• **Dokumenttext**:
+-------+
Ansichten eines Informatikers

Google und die WLAN-Erfassung – bei uns kommen die Daten aus der Steckdose

Hadmut
22.4.2010 21:25

Gesellschaftliches Gruppen-Pumpen.

Wie in diesem Blog schon öfters erwähnt, können mein iPod und mein Android auch ohne GPS verblüffend genau feststellen, wo ich bin.

Beim Android kann man das GPS abschalten (funktioniert in Gebäuden ohnehin nicht). Als nächste Variante kann das Ding anhand der Mobilfunkzelle feststellen, wo man ist, liegt dabei aber gerne auch mal mehrere hundert Meter daneben. Und dann eben über WLAN verblüffend gut. Und der iPod hat gar nichts anderes als WLAN, und trotzdem weiß das Ding, wo es ist. Anhand der WLAN-Daten.

Woher die wissen, welches WLAN wo ist, war mir bisher nicht klar, darüber habe ich schon mit verschiedenen Bekannten aus meinem Informatiker-Dunstkreis diskutiert. Die Vermutung lag bei irgendwelchen Wardrivern, Hackern, Amateure. Das Google das aber irgendwoher wissen muß, war klar, sonst würden Google Maps und Android das ja nicht wissen. Neu ist die Erkenntnis nun wirklich nicht. Und der iPod ist ja auch nicht erst seit gestern in Mode.
+-------+
[Keypoint-Daten von Körper oder Hand]
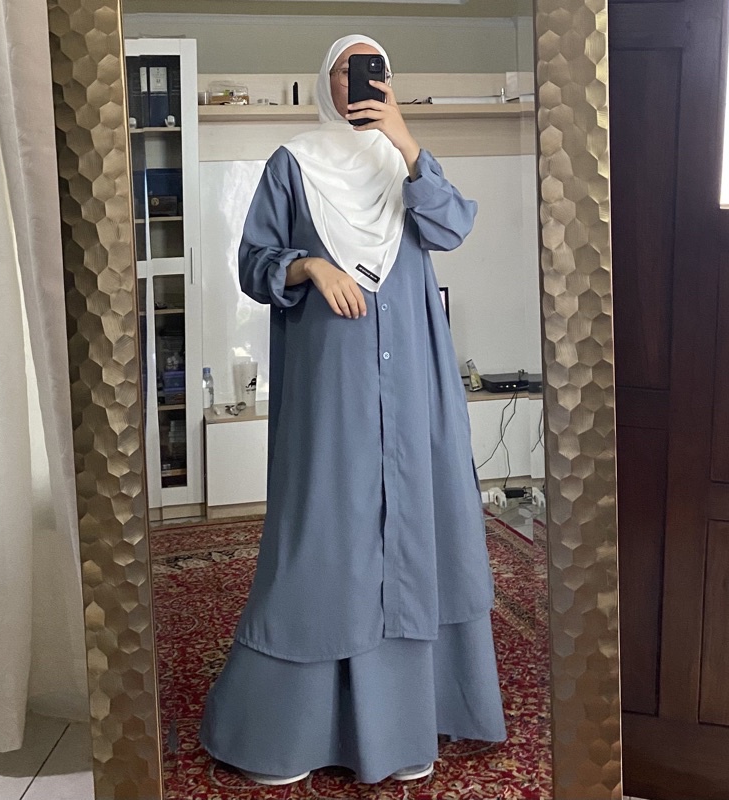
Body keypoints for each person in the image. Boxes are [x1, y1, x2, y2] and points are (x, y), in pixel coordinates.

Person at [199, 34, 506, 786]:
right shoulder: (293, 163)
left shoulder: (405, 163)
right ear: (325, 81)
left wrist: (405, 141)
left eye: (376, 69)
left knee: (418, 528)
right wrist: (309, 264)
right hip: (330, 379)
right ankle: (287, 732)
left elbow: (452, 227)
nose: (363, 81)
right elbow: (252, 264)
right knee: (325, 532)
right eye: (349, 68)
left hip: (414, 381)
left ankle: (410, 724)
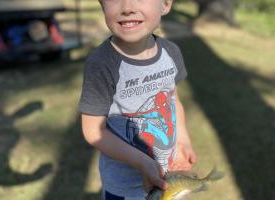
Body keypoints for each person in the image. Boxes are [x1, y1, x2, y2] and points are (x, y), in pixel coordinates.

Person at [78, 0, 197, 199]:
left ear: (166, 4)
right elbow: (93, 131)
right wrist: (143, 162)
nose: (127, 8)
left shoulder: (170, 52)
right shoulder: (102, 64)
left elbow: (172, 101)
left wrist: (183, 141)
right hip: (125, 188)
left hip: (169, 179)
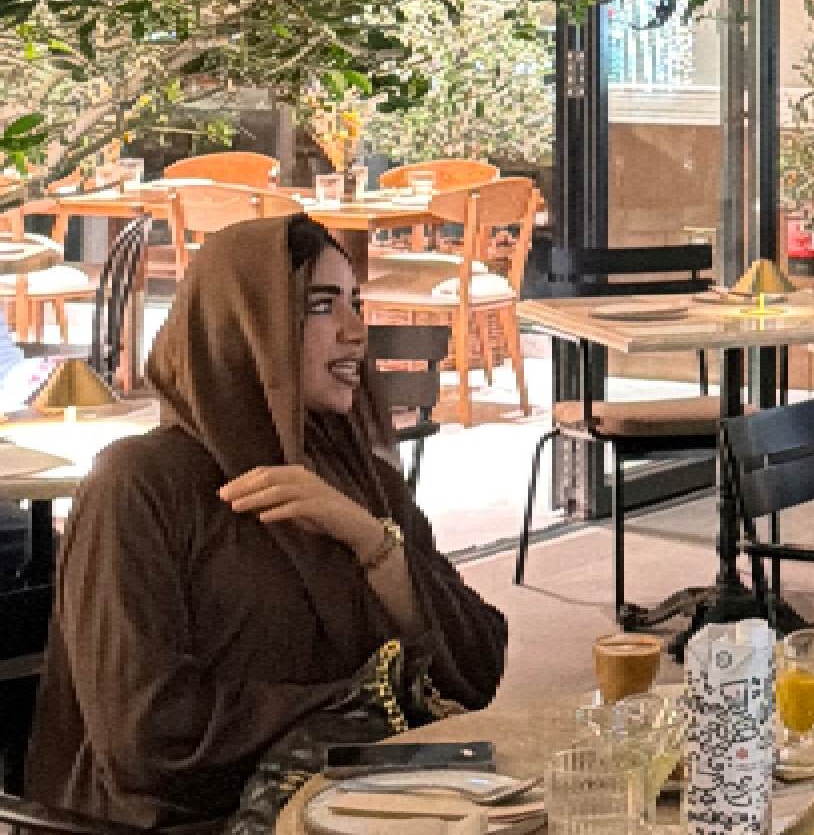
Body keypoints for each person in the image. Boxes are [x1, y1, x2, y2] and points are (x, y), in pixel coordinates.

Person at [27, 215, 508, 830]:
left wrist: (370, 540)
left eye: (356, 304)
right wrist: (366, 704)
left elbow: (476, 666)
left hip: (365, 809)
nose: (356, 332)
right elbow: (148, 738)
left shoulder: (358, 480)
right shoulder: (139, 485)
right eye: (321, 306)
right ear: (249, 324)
+-------+
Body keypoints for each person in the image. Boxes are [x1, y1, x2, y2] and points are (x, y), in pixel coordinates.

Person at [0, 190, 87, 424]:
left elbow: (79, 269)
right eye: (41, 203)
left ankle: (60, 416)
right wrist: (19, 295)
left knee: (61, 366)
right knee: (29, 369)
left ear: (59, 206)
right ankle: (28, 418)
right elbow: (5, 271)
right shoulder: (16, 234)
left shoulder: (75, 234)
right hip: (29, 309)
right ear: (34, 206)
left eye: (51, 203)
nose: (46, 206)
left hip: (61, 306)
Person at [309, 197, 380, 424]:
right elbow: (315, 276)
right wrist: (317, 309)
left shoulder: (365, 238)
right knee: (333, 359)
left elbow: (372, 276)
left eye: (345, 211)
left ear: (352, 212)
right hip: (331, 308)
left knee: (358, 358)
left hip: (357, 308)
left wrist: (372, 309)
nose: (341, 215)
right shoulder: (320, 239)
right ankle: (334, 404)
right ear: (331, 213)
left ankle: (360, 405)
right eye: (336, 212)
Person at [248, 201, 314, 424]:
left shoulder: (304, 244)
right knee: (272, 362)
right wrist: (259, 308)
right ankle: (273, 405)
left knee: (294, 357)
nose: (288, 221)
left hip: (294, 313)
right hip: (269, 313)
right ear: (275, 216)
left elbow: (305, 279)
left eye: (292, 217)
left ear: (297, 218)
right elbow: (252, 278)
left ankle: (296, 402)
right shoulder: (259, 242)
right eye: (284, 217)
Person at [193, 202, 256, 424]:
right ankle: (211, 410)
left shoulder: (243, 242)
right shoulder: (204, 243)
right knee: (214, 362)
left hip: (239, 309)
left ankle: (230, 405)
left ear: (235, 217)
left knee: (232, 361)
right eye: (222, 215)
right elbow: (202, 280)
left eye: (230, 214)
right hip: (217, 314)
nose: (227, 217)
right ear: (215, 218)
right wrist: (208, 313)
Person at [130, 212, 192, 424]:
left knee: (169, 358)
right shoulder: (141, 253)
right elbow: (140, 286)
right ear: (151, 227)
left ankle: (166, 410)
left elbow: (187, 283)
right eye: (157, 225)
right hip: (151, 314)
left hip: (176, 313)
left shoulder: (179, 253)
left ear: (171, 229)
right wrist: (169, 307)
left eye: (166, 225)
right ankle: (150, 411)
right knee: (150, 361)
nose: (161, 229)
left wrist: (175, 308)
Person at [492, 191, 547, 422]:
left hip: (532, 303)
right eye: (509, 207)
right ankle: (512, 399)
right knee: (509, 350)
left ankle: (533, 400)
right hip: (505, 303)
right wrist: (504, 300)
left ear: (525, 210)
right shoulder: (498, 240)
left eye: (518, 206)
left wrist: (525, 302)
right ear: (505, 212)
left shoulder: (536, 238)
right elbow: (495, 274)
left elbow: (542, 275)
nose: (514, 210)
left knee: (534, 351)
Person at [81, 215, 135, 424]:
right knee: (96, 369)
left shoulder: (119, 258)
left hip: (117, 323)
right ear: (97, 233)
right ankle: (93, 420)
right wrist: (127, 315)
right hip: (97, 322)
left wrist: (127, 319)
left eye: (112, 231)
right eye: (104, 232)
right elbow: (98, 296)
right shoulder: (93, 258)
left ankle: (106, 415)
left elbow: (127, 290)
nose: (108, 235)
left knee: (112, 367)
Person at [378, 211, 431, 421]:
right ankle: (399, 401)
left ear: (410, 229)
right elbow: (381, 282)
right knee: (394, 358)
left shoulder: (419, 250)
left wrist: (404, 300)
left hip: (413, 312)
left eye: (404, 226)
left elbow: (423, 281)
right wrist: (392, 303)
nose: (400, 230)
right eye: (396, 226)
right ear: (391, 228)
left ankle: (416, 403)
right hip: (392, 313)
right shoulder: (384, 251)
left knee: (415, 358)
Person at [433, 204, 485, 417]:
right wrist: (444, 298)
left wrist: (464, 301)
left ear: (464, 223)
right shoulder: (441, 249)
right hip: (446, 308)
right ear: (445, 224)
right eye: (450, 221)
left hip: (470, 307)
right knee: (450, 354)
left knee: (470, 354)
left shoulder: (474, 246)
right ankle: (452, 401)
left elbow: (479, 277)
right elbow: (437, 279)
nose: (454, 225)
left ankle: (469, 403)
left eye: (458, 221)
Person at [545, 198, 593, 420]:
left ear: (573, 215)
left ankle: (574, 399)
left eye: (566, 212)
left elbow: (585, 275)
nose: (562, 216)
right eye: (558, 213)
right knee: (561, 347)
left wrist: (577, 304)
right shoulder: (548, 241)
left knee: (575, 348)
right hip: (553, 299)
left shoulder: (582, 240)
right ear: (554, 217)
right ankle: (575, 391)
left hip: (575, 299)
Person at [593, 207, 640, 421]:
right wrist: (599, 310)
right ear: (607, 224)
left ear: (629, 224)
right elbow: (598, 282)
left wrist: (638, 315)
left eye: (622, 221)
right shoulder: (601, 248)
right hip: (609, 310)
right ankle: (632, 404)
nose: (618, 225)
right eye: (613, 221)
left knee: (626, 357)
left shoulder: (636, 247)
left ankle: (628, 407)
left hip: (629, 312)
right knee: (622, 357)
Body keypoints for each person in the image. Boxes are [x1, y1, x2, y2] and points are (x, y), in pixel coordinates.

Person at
+-------+
• **Arbeitsauftrag 1**: Wie weit liegt das Android-Gerät laut dem Blogeintrag zur WLAN-Erfassung bei der Ortung über die Mobilfunkzelle gerne auch mal daneben?
• **Arbeitsauftrag 2**: Formuliere im Blogeintrag zur WLAN-Erfassung alles von „Gesellschaftliches Gruppen-Pumpen.“ bis hinunter zu „wo ich bin.“ neu und setze dabei „Weblog“ an die Stelle von „Blog“.

• **Lösung der Aufgabe 1**: Mehrere hundert Meter.

• **Lösung der Aufgabe 2**:
Gesellschaftliches Gruppen-Pumpen.

Wie in diesem Weblog schon öfters erwähnt, können mein iPod und mein Android auch ohne GPS verblüffend genau feststellen, wo ich bin.